At Harvard, he was appointed the W.E.B. du Bois Professor of the Humanities in 1991. This stuck out to me because in my source, Gates brings up Du Bois multiple times in mixed levels of praise and condemnation. He begins one section by saying that he is going to highlight the “salient points” of Joyce’s piece, which he proceeds to undermine by saying that the first only reveals the stupidity of Joyce’s student quoted in the article. He says of her reaction he deems faulty that any good teacher, including Du Bois, would have told Joyce’s student, “back to the text and told her to read it again” (Gates 354). He goes on to refer to her as not a full teacher and suggests that her opinion that authors have failed to be clear to readers is in fact her own failing as a scholar.

The next mention of Du Bois in the article is to refer to him as, “a mediocre poet and a terrible novelist” (Gates 355). He does this in the part of his argument where he says Joyce is categorically wrong to say the best critics are creatives. In what I think is a clear move to align himself with Du Bois, Gates mocks the almost legendary figure, writing, “Du Bois was probably the very first systematic literary and cultural theorist in the tradition. Rather, we genuflect to Du Bois” (355).

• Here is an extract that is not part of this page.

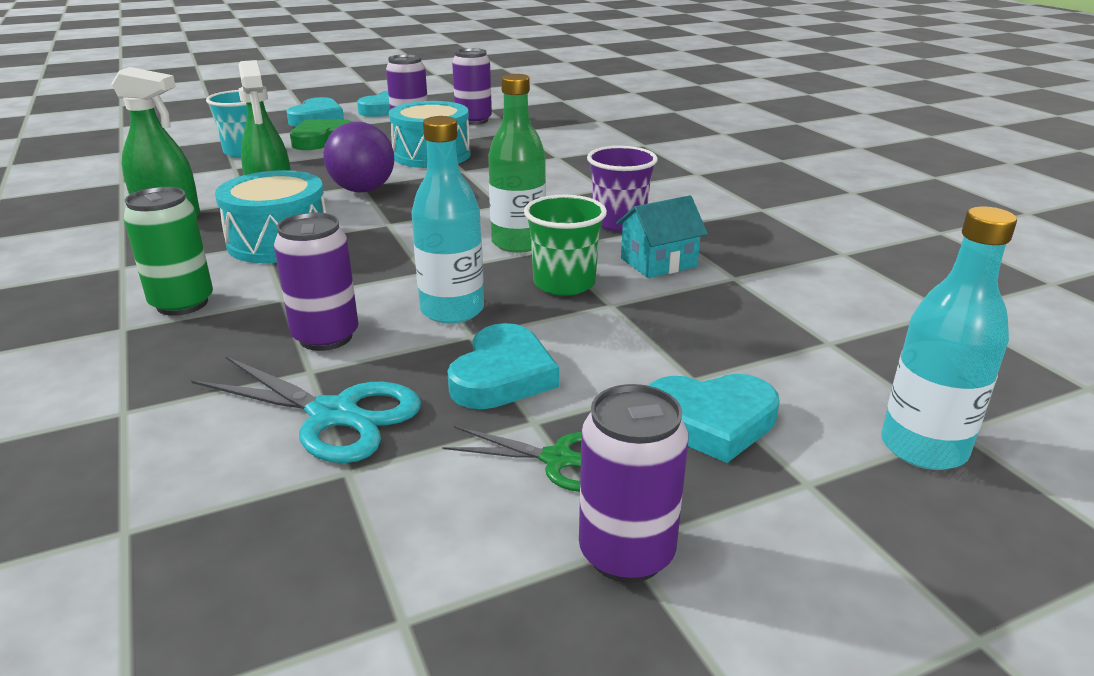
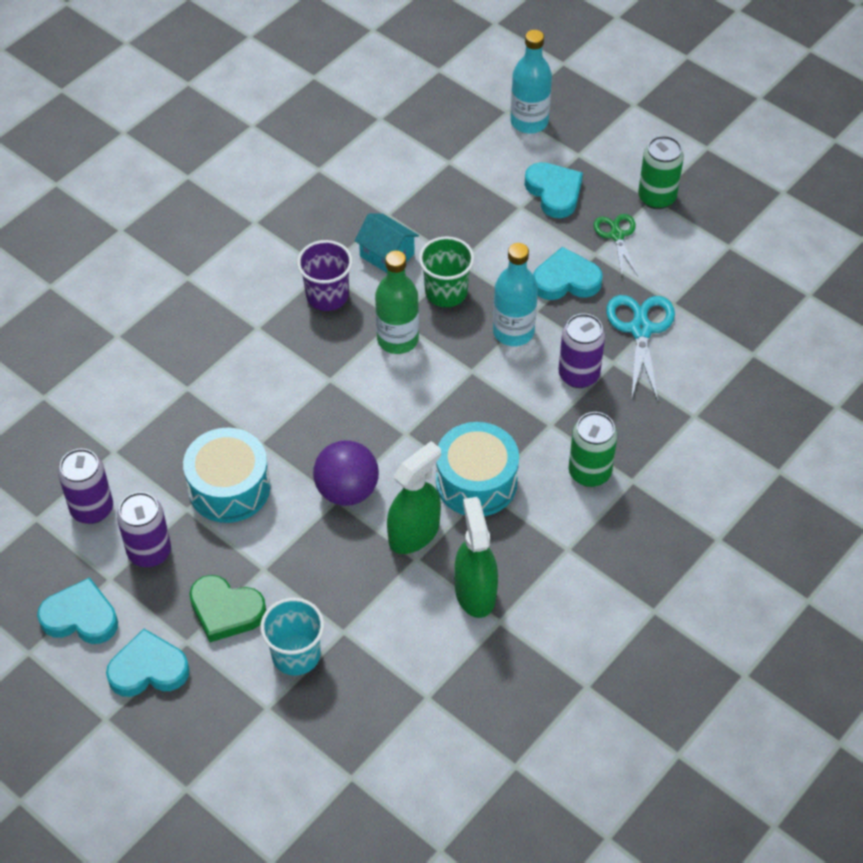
camera: 115 degrees left, 25 degrees up
purple can [579,384,688,583] -> green can [638,136,684,209]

This fact about Gates’ career really changed the way I perceived his treatment of Du Bois in the article. Clearly, Gates thinks highly of himself and his conclusions from his repeated totalitarian dismissal of any others as wrong or rather passive aggressively as “muddled” (356). If Gates feels himself to be in the same group as Du Bois, it would explain more fully the extent to which he takes Joyce’s criticism of respected critics so personally. She suggests that some black critics have attempted to assimilate into whiteness, and Du Bois repeatedly asks his audience if different things he does in his criticism make him “less black.” I am not suggesting that this is Gates’ primary interest, but the article was written two years after he received that title, which might have put Du Bois in his mind as a predecessor or peer. It also seems to make him feel as though he can completely dismiss Joyce and many other ideas. Furthermore, his thoughts should be, as he phrased it, genuflected to. His piece’s themes of “legacy” and “integrity” and repeated defense of himself reflect a goal of legendary status he fears more intersectional criticism might upset. In this way, his response to a women’s criticism of black male writing is very familiar.

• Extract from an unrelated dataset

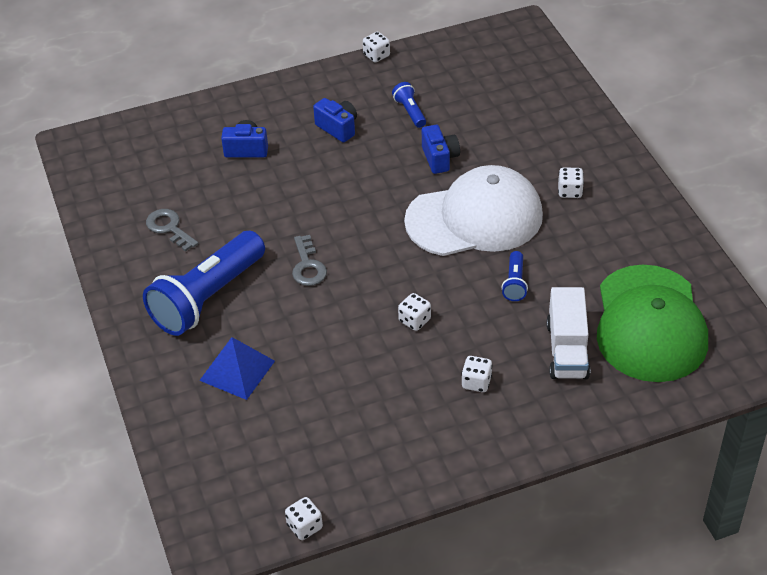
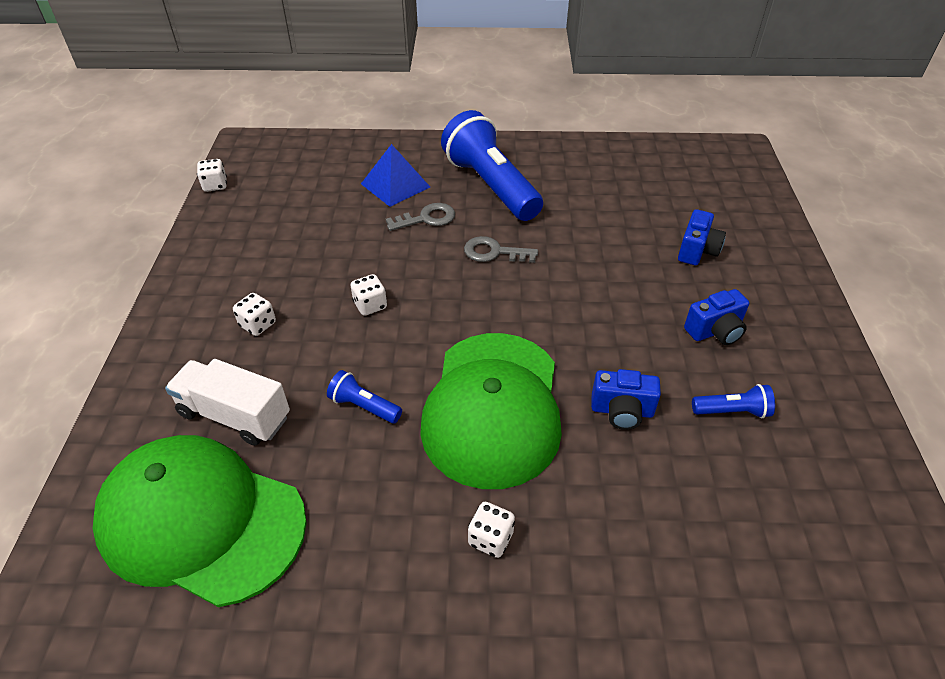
camera: 110 degrees right, 0 degrees up
grey key [146,209,198,252] -> grey key moved to [386,203,455,231]
white dice [363,32,390,62] -> none
white cap [404,165,543,256] -> green cap [420,333,562,489]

Gates, Henry Louis. “‘What’s Love Got to Do with It?”: Critical Theory, Integrity, and the Black Idiom.” New Literary History, vol. 18, no. 2, 1987, pp. 345–362. JSTOR, JSTOR,


The Editors of Encyclopedia Britannica. “Henry Louis Gates, Jr. Encyclopaedia Britannica. Encylclopaedia Britannica, Inc., 24 Oct. 2014.


One thought on “Setting Oneself Up for Greatness and Setting Women Aside, Gates’ Quest for “Integrity””

  1. Margot, your author biography is really effective in thinking critically about how Henry Louis Gates’s life shapes his writing and research. I think you’ve done a great job here of paying attention to elements of his personality i.e. how he perceives himself in relation to other scholars, and how this influences the way he writes. Although I haven’t engaged with Gates’s work extensively, I have come across a few of his articles (mainly those which focus on Blackness in Latin America and the Caribbean) and noted that he is often positioned as a controversial figure in some ways; in other words, I’ve come across a lot of criticisms of his scholarship. Even just last week when writer and filmmaker Raquel Cepeda came to campus, she brought up some of her criticisms of Henry Louis Gates into conversation–notably, his lack of complexity in dealing with issues of anti-blackness in the Dominican Republic as it relates specifically to Haiti. This is just to reiterate that it serves us well to always engage with critics *critically*, which I certainly think you’re doing here. Especially as you focus in on a particular person, paying attention to a scholar’s tone, engagement with others, and how their own experiences inform their scholarship, can be really valuable.